For years people have been interacting with the web and all of the great content it provides with a mouse and keyboard. Years before that people only had a keyboard to interact with their computers. The mouse was a breakthrough in human and technology interaction and there would certainly be no Web 2.0 without one; at least, it would look much different.
Only in the past few years have touch screens been adopted widely thanks to the use of smart phones and tablets. These have made interacting with social media and other web 2.0 staples much easier than they ever have been to interact with. It’s no surprise that improving our interface with technology would grow quickly once the general populace started using the web (thanks to the ideas and principles of the web 2.0 movement).
But there is news of a recent company which got its start on Kickstarter (Thank you web 2.0!) succeeding in creating a whole new way to interact with our computers. The company is called Leap Motion and they’ve recently announced that their flagship motion control product will be shipping to consumers for only $80 in May of this year.

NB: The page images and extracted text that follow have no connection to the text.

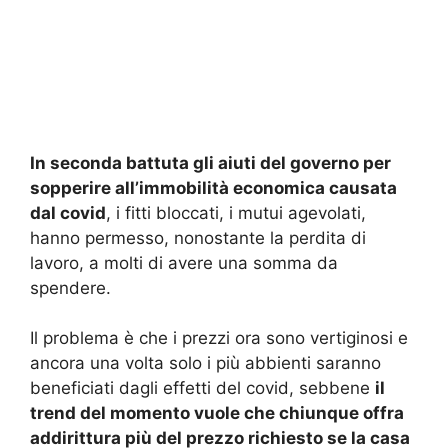
In seconda battuta gli aiuti del governo per
sopperire all’immobilità economica causata
dal covid
, i fitti bloccati, i mutui agevolati,
hanno permesso, nonostante la perdita di
lavoro, a molti di avere una somma da
spendere.
Il problema è che i prezzi ora sono vertiginosi e
ancora una volta solo i più abbienti saranno
beneficiati dagli effetti del covid, sebbene
il
trend del momento vuole che chiunque offra
addirittura più del prezzo richiesto se la casa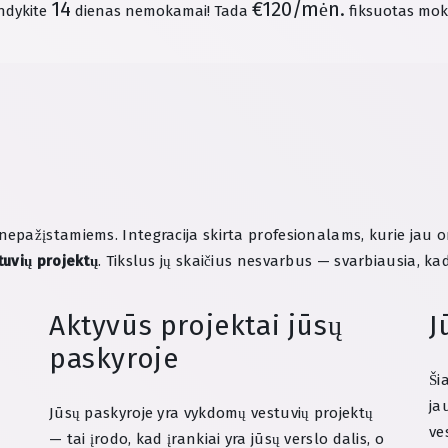
14
€120/mėn.
ndykite
dienas nemokamai!
Tada
fiksuotas moke
pažįstamiems. Integracija skirta profesionalams, kurie jau 
tuvių projektų
. Tikslus jų skaičius nesvarbus — svarbiausia, ka
Aktyvūs projektai jūsų
J
paskyroje
Ši
ja
Jūsų paskyroje yra vykdomų vestuvių projektų
ve
— tai įrodo, kad įrankiai yra jūsų verslo dalis, o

Leap Motion enables people to control their computers with their hands and fingers with immense accuracy. This could change how people use the web and many other programs forever. This is the stuff of science fiction fantasy novels that people would read about when they were young and see in movies in the late 1980s and 1990s.
There’s no telling how people will integrate this with current web 2.0 platforms and systems. There certainly is room for it. At the very least, it will make communicating and using the web a lot easier and interesting than it is now with just a mouse and keyboard.
We’re looking forward to see what web 2.0 developers and social media sites do in the face of leap motion and physical interaction with our computers. We hope you are too.